Your objective -
Your task is to output the listing word for word, with pictures excluded.

=== Source material ===

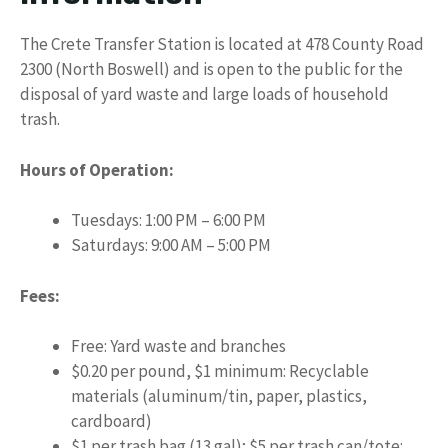
The Crete Transfer Station is located at 478 County Road
2300 (North Boswell) and is open to the public for the
disposal of yard waste and large loads of household
trash.
Hours of Operation:
Tuesdays: 1:00 PM – 6:00 PM
Saturdays: 9:00 AM – 5:00 PM
Fees:
Free: Yard waste and branches
$0.20 per pound, $1 minimum: Recyclable
materials (aluminum/tin, paper, plastics,
cardboard)
$1 per trash bag (13 gal); $5 per trash can/tote:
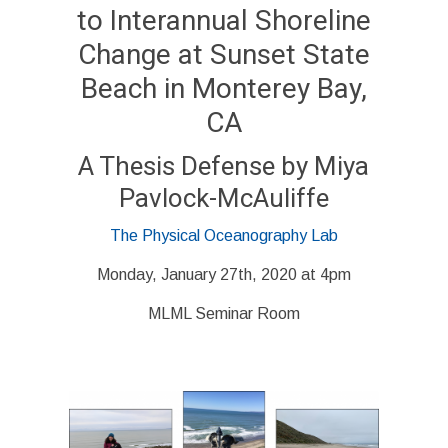
to Interannual Shoreline
Change at Sunset State
Beach in Monterey Bay,
CA
A Thesis Defense by
Miya
Pavlock-McAuliffe
The Physical Oceanography Lab
Monday, January 27th, 2020 at 4pm
MLML Seminar Room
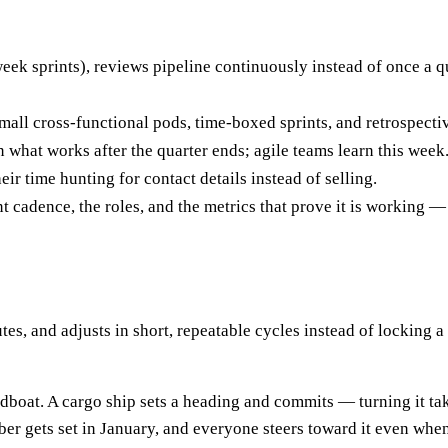
eek sprints), reviews pipeline continuously instead of once a qu
all cross-functional pods, time-boxed sprints, and retrospecti
 what works after the quarter ends; agile teams learn this week
eir time hunting for contact details instead of selling.
t cadence, the roles, and the metrics that prove it is working —
es, and adjusts in short, repeatable cycles instead of locking a 
edboat. A cargo ship sets a heading and commits — turning it ta
mber gets set in January, and everyone steers toward it even wh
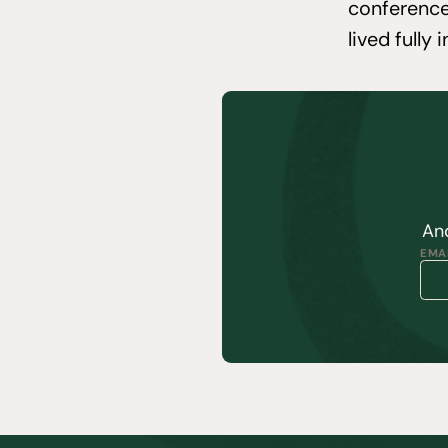
conference
lived fully 
And
EMAI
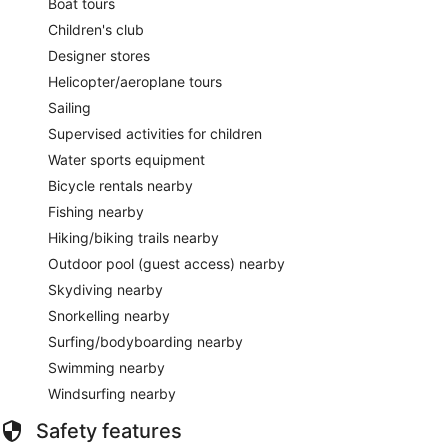
Boat tours
Children's club
Designer stores
Helicopter/aeroplane tours
Sailing
Supervised activities for children
Water sports equipment
Bicycle rentals nearby
Fishing nearby
Hiking/biking trails nearby
Outdoor pool (guest access) nearby
Skydiving nearby
Snorkelling nearby
Surfing/bodyboarding nearby
Swimming nearby
Windsurfing nearby
Safety features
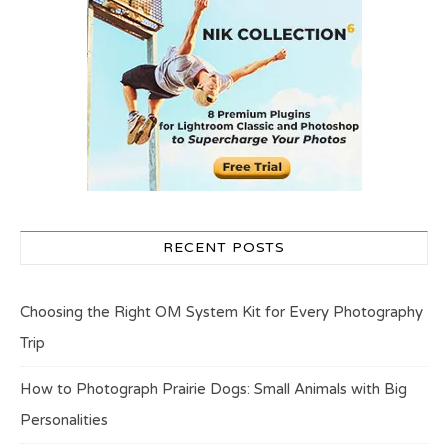
RECENT POSTS
Choosing the Right OM System Kit for Every Photography
Trip
How to Photograph Prairie Dogs: Small Animals with Big
Personalities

===

Exercise result -
The Crete Transfer Station is located at 478 County Road
2300 (North Boswell) and is open to the public for the
disposal of yard waste and large loads of household
trash.
Hours of Operation:
Tuesdays: 1:00 PM – 6:00 PM
Saturdays: 9:00 AM – 5:00 PM
Fees:
Free: Yard waste and branches
$0.20 per pound, $1 minimum: Recyclable
materials (aluminum/tin, paper, plastics,
cardboard)
$1 per trash bag (13 gal); $5 per trash can/tote:
to Interannual Shoreline
Change at Sunset State
Beach in Monterey Bay,
CA
A Thesis Defense by
Miya
Pavlock-McAuliffe
The Physical Oceanography Lab
Monday, January 27th, 2020 at 4pm
MLML Seminar Room
eek sprints), reviews pipeline continuously instead of once a qu
all cross-functional pods, time-boxed sprints, and retrospecti
 what works after the quarter ends; agile teams learn this week
eir time hunting for contact details instead of selling.
t cadence, the roles, and the metrics that prove it is working —
es, and adjusts in short, repeatable cycles instead of locking a 
edboat. A cargo ship sets a heading and commits — turning it ta
mber gets set in January, and everyone steers toward it even wh
conference
lived fully 
And
EMAI
Boat tours
Children's club
Designer stores
Helicopter/aeroplane tours
Sailing
Supervised activities for children
Water sports equipment
Bicycle rentals nearby
Fishing nearby
Hiking/biking trails nearby
Outdoor pool (guest access) nearby
Skydiving nearby
Snorkelling nearby
Surfing/bodyboarding nearby
Swimming nearby
Windsurfing nearby
Safety features
RECENT POSTS
Choosing the Right OM System Kit for Every Photography
Trip
How to Photograph Prairie Dogs: Small Animals with Big
Personalities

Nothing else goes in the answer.